Les territoires ultramarins disposent désormais de projections climatiques à haute résolution adaptées à leur échelle. L’annonce a été faite lundi 3 mars par Météo-France. Objectif : fournir aux collectivités des indicateurs précis pour bâtir leurs politiques d’adaptation face au réchauffement.
Des outils pour anticiper un réchauffement durable
À l’horizon 2100, les données sont sans appel. À Mayotte, le nombre de jours dépassant 32°C pourrait atteindre 200 par an, contre une trentaine aujourd’hui. En Guadeloupe, les journées très chaudes à 33°C ou plus passeraient de trois à cinq actuellement à 85 ou 90 par an. En Guyane, les nuits supérieures à 24°C grimperaient jusqu’à 230 par an, contre moins de dix aujourd’hui sur le littoral.
Ces projections s’appuient sur la Trajectoire de réchauffement de référence pour l’adaptation au changement climatique, cadre retenu par le gouvernement pour préparer la France à un scénario de +4°C en 2100 par rapport à l’ère préindustrielle. Dans les Outre-mer, le réchauffement projeté varie selon les territoires, de +2,3°C en Polynésie française à +3,5°C en Guyane.
Les indicateurs pour les Antilles sont désormais accessibles sur le portail DRIAS. Ils complètent ceux déjà publiés pour La Réunion, Mayotte, la Guyane et la Nouvelle-Calédonie. Ceux concernant les principales îles de Polynésie française seront disponibles fin mars.
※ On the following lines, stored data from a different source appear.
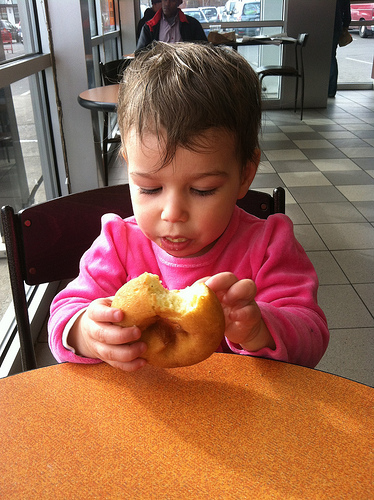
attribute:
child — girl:
[48, 41, 326, 373]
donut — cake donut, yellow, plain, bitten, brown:
[110, 270, 224, 368]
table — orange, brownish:
[0, 350, 373, 499]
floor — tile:
[250, 88, 373, 384]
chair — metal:
[1, 185, 285, 370]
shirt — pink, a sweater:
[48, 213, 331, 368]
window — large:
[1, 1, 63, 364]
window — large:
[88, 4, 122, 86]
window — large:
[178, 1, 283, 95]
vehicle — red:
[347, 1, 374, 37]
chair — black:
[252, 32, 309, 117]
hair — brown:
[117, 38, 262, 174]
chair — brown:
[98, 55, 136, 86]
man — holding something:
[135, 0, 209, 57]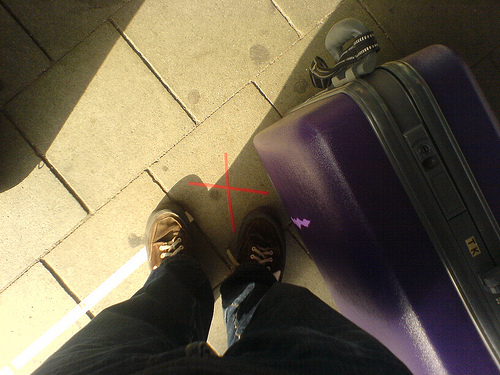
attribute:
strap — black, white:
[318, 49, 348, 85]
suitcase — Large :
[247, 29, 494, 371]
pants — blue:
[27, 266, 407, 373]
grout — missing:
[2, 110, 89, 215]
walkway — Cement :
[2, 0, 495, 375]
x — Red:
[185, 148, 275, 238]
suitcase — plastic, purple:
[267, 21, 498, 369]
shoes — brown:
[138, 197, 293, 299]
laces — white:
[153, 226, 278, 271]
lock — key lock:
[409, 132, 442, 171]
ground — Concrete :
[16, 46, 476, 316]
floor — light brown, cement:
[28, 22, 245, 202]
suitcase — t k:
[269, 64, 482, 236]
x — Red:
[185, 149, 269, 234]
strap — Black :
[302, 31, 395, 90]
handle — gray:
[321, 15, 374, 79]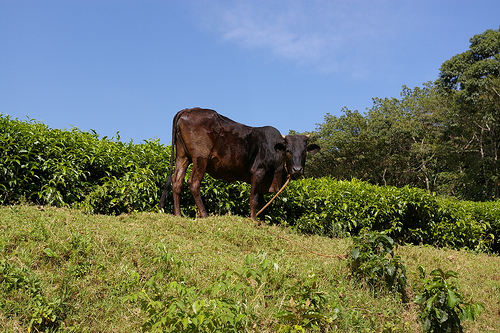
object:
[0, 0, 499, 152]
cloud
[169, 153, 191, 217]
legs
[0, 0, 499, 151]
sky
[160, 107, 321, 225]
cow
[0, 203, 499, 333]
dirt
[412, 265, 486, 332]
plant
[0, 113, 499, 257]
hedge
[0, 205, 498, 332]
grass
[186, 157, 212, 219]
leg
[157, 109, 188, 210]
tail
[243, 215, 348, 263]
rope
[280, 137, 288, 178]
cows neck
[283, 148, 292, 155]
eye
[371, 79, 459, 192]
trees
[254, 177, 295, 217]
rope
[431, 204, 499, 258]
bushes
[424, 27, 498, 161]
trees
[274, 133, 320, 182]
head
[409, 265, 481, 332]
bushes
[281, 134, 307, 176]
face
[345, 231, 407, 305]
bush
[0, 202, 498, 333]
field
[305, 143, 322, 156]
ear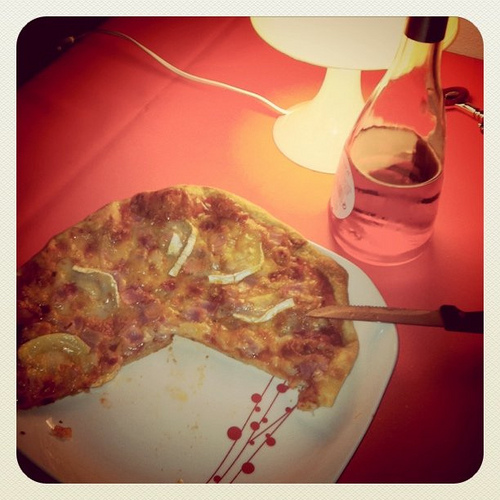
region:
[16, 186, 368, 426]
a partially eaten pizza.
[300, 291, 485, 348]
a knife on a plate.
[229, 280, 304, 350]
toppings on a pizza.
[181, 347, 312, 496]
flower design on a white tray.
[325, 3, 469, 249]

Mobilisant 40 experts pendant 18 mois, ces simulations ont nécessité des calculs massifs sur les supercalculateurs de Météo-France. L’établissement évoque une véritable opération de rattrapage pour des territoires longtemps absents des grands exercices de modélisation.
Ces données constituent un outil stratégique pour les collectivités ultramarines. Urbanisme, gestion de l’eau, santé publique, agriculture ou infrastructures devront désormais intégrer ces projections. Car si le niveau de réchauffement y est parfois inférieur à celui de l’Hexagone, la vulnérabilité des territoires insulaires et tropicaux impose une anticipation rigoureuse.